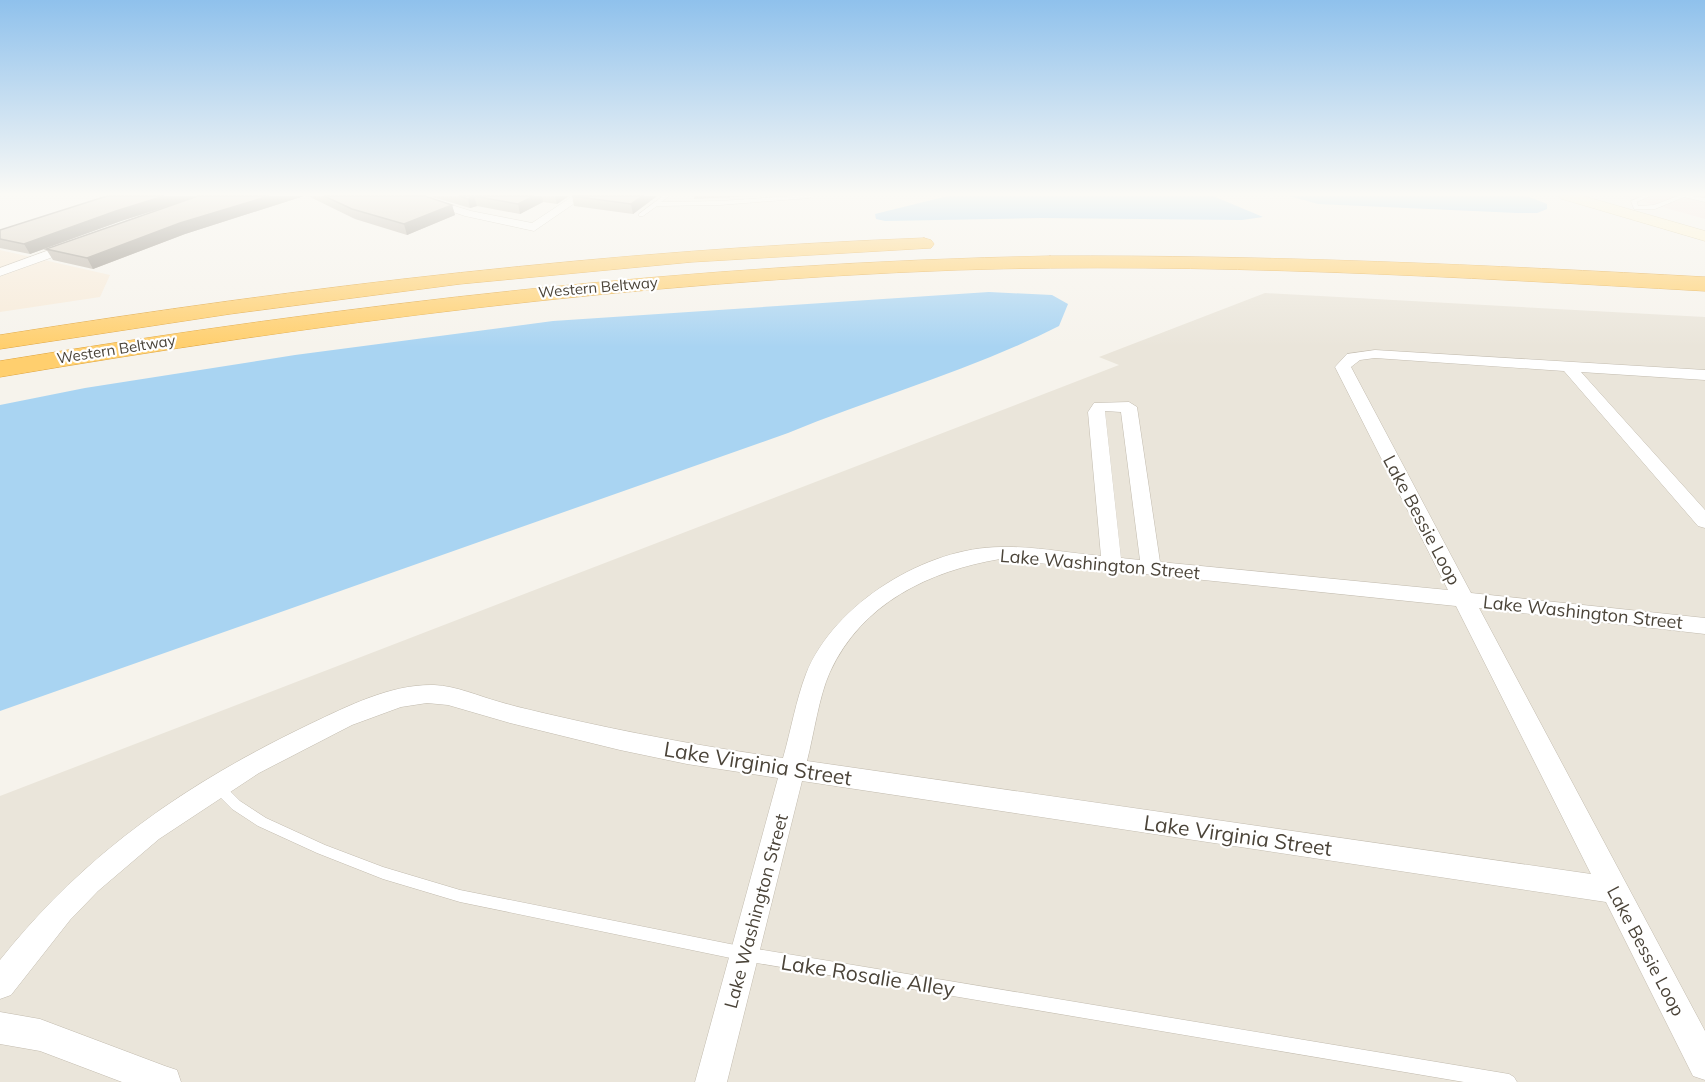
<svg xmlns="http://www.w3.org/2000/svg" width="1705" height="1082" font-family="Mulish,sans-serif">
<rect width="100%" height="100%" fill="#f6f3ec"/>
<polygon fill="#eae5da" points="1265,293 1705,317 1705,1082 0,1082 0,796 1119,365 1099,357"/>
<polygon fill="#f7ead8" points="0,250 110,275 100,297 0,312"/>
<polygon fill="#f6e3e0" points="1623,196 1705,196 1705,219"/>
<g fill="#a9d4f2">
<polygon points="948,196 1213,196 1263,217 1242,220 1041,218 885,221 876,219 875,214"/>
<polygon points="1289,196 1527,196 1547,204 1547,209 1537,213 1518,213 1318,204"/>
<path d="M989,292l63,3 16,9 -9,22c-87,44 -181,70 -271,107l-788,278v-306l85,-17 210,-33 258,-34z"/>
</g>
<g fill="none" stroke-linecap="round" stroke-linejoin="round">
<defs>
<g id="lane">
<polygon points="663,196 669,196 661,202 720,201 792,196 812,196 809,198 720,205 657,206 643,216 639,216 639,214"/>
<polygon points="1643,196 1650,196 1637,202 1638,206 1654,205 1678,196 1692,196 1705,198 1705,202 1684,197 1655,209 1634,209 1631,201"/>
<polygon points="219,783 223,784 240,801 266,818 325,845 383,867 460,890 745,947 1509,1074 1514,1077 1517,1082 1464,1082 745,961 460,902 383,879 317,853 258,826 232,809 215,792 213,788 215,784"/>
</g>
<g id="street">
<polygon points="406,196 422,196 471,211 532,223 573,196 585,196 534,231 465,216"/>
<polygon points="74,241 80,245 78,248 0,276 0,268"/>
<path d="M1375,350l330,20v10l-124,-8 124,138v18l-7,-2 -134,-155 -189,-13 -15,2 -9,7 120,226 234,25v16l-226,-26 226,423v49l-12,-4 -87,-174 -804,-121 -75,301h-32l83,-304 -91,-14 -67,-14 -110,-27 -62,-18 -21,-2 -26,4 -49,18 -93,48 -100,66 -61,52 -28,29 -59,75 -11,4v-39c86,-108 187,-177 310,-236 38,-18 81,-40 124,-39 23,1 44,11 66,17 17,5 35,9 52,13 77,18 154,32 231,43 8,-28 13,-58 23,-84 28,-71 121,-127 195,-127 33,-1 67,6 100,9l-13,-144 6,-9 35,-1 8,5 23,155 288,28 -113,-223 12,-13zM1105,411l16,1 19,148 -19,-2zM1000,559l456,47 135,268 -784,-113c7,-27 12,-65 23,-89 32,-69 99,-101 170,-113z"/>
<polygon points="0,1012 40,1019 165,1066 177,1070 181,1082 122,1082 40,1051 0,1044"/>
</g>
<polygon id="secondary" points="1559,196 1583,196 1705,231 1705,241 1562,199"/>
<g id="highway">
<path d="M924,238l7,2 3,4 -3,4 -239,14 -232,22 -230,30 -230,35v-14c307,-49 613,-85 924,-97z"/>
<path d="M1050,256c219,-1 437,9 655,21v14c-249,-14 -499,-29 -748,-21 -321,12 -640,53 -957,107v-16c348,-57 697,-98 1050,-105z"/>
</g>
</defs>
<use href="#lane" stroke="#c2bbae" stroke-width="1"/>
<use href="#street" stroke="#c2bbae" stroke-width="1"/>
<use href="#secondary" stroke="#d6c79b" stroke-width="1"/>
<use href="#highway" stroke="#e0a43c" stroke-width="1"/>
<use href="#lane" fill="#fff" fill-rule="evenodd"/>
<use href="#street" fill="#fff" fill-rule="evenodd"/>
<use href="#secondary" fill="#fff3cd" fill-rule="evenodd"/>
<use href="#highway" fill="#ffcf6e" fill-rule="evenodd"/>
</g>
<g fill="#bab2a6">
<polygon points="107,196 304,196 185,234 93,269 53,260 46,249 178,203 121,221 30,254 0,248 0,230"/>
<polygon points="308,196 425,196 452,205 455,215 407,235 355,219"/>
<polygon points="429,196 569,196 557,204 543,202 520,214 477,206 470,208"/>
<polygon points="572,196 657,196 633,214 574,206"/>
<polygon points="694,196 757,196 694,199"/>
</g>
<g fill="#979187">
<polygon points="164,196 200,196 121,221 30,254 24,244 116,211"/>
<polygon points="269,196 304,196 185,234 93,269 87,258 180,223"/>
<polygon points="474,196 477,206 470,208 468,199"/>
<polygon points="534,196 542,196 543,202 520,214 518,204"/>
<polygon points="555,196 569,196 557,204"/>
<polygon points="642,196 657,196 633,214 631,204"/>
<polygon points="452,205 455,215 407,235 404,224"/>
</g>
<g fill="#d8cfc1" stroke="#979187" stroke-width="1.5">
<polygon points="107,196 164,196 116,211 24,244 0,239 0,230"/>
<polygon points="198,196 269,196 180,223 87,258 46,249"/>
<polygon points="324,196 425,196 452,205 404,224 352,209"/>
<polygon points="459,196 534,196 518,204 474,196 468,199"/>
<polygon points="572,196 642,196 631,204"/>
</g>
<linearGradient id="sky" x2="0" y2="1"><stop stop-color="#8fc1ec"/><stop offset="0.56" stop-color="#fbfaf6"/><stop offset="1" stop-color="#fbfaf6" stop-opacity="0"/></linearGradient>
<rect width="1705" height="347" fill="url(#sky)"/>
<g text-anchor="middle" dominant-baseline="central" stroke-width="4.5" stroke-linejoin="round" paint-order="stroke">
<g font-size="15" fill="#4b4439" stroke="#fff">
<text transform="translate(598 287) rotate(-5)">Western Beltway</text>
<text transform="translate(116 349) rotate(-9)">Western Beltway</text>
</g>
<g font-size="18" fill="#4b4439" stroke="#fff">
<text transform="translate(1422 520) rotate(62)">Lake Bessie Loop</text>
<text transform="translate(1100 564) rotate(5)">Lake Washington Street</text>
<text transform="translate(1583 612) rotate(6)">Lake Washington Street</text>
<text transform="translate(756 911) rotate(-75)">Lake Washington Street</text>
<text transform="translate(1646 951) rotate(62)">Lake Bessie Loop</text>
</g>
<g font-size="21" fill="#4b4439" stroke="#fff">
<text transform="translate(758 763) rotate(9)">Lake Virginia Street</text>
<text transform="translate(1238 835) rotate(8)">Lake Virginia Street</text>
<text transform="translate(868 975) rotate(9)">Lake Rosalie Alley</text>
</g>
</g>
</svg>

**EXERCISE GOAL**
Exactly repeat the data above; the pictures do not belong in your copy.

**SOLUTION**
<svg xmlns="http://www.w3.org/2000/svg" width="1705" height="1082" font-family="Mulish,sans-serif">
<rect width="100%" height="100%" fill="#f6f3ec"/>
<polygon fill="#eae5da" points="1265,293 1705,317 1705,1082 0,1082 0,796 1119,365 1099,357"/>
<polygon fill="#f7ead8" points="0,250 110,275 100,297 0,312"/>
<polygon fill="#f6e3e0" points="1623,196 1705,196 1705,219"/>
<g fill="#a9d4f2">
<polygon points="948,196 1213,196 1263,217 1242,220 1041,218 885,221 876,219 875,214"/>
<polygon points="1289,196 1527,196 1547,204 1547,209 1537,213 1518,213 1318,204"/>
<path d="M989,292l63,3 16,9 -9,22c-87,44 -181,70 -271,107l-788,278v-306l85,-17 210,-33 258,-34z"/>
</g>
<g fill="none" stroke-linecap="round" stroke-linejoin="round">
<defs>
<g id="lane">
<polygon points="663,196 669,196 661,202 720,201 792,196 812,196 809,198 720,205 657,206 643,216 639,216 639,214"/>
<polygon points="1643,196 1650,196 1637,202 1638,206 1654,205 1678,196 1692,196 1705,198 1705,202 1684,197 1655,209 1634,209 1631,201"/>
<polygon points="219,783 223,784 240,801 266,818 325,845 383,867 460,890 745,947 1509,1074 1514,1077 1517,1082 1464,1082 745,961 460,902 383,879 317,853 258,826 232,809 215,792 213,788 215,784"/>
</g>
<g id="street">
<polygon points="406,196 422,196 471,211 532,223 573,196 585,196 534,231 465,216"/>
<polygon points="74,241 80,245 78,248 0,276 0,268"/>
<path d="M1375,350l330,20v10l-124,-8 124,138v18l-7,-2 -134,-155 -189,-13 -15,2 -9,7 120,226 234,25v16l-226,-26 226,423v49l-12,-4 -87,-174 -804,-121 -75,301h-32l83,-304 -91,-14 -67,-14 -110,-27 -62,-18 -21,-2 -26,4 -49,18 -93,48 -100,66 -61,52 -28,29 -59,75 -11,4v-39c86,-108 187,-177 310,-236 38,-18 81,-40 124,-39 23,1 44,11 66,17 17,5 35,9 52,13 77,18 154,32 231,43 8,-28 13,-58 23,-84 28,-71 121,-127 195,-127 33,-1 67,6 100,9l-13,-144 6,-9 35,-1 8,5 23,155 288,28 -113,-223 12,-13zM1105,411l16,1 19,148 -19,-2zM1000,559l456,47 135,268 -784,-113c7,-27 12,-65 23,-89 32,-69 99,-101 170,-113z"/>
<polygon points="0,1012 40,1019 165,1066 177,1070 181,1082 122,1082 40,1051 0,1044"/>
</g>
<polygon id="secondary" points="1559,196 1583,196 1705,231 1705,241 1562,199"/>
<g id="highway">
<path d="M924,238l7,2 3,4 -3,4 -239,14 -232,22 -230,30 -230,35v-14c307,-49 613,-85 924,-97z"/>
<path d="M1050,256c219,-1 437,9 655,21v14c-249,-14 -499,-29 -748,-21 -321,12 -640,53 -957,107v-16c348,-57 697,-98 1050,-105z"/>
</g>
</defs>
<use href="#lane" stroke="#c2bbae" stroke-width="1"/>
<use href="#street" stroke="#c2bbae" stroke-width="1"/>
<use href="#secondary" stroke="#d6c79b" stroke-width="1"/>
<use href="#highway" stroke="#e0a43c" stroke-width="1"/>
<use href="#lane" fill="#fff" fill-rule="evenodd"/>
<use href="#street" fill="#fff" fill-rule="evenodd"/>
<use href="#secondary" fill="#fff3cd" fill-rule="evenodd"/>
<use href="#highway" fill="#ffcf6e" fill-rule="evenodd"/>
</g>
<g fill="#bab2a6">
<polygon points="107,196 304,196 185,234 93,269 53,260 46,249 178,203 121,221 30,254 0,248 0,230"/>
<polygon points="308,196 425,196 452,205 455,215 407,235 355,219"/>
<polygon points="429,196 569,196 557,204 543,202 520,214 477,206 470,208"/>
<polygon points="572,196 657,196 633,214 574,206"/>
<polygon points="694,196 757,196 694,199"/>
</g>
<g fill="#979187">
<polygon points="164,196 200,196 121,221 30,254 24,244 116,211"/>
<polygon points="269,196 304,196 185,234 93,269 87,258 180,223"/>
<polygon points="474,196 477,206 470,208 468,199"/>
<polygon points="534,196 542,196 543,202 520,214 518,204"/>
<polygon points="555,196 569,196 557,204"/>
<polygon points="642,196 657,196 633,214 631,204"/>
<polygon points="452,205 455,215 407,235 404,224"/>
</g>
<g fill="#d8cfc1" stroke="#979187" stroke-width="1.5">
<polygon points="107,196 164,196 116,211 24,244 0,239 0,230"/>
<polygon points="198,196 269,196 180,223 87,258 46,249"/>
<polygon points="324,196 425,196 452,205 404,224 352,209"/>
<polygon points="459,196 534,196 518,204 474,196 468,199"/>
<polygon points="572,196 642,196 631,204"/>
</g>
<linearGradient id="sky" x2="0" y2="1"><stop stop-color="#8fc1ec"/><stop offset="0.56" stop-color="#fbfaf6"/><stop offset="1" stop-color="#fbfaf6" stop-opacity="0"/></linearGradient>
<rect width="1705" height="347" fill="url(#sky)"/>
<g text-anchor="middle" dominant-baseline="central" stroke-width="4.5" stroke-linejoin="round" paint-order="stroke">
<g font-size="15" fill="#4b4439" stroke="#fff">
<text transform="translate(598 287) rotate(-5)">Western Beltway</text>
<text transform="translate(116 349) rotate(-9)">Western Beltway</text>
</g>
<g font-size="18" fill="#4b4439" stroke="#fff">
<text transform="translate(1422 520) rotate(62)">Lake Bessie Loop</text>
<text transform="translate(1100 564) rotate(5)">Lake Washington Street</text>
<text transform="translate(1583 612) rotate(6)">Lake Washington Street</text>
<text transform="translate(756 911) rotate(-75)">Lake Washington Street</text>
<text transform="translate(1646 951) rotate(62)">Lake Bessie Loop</text>
</g>
<g font-size="21" fill="#4b4439" stroke="#fff">
<text transform="translate(758 763) rotate(9)">Lake Virginia Street</text>
<text transform="translate(1238 835) rotate(8)">Lake Virginia Street</text>
<text transform="translate(868 975) rotate(9)">Lake Rosalie Alley</text>
</g>
</g>
</svg>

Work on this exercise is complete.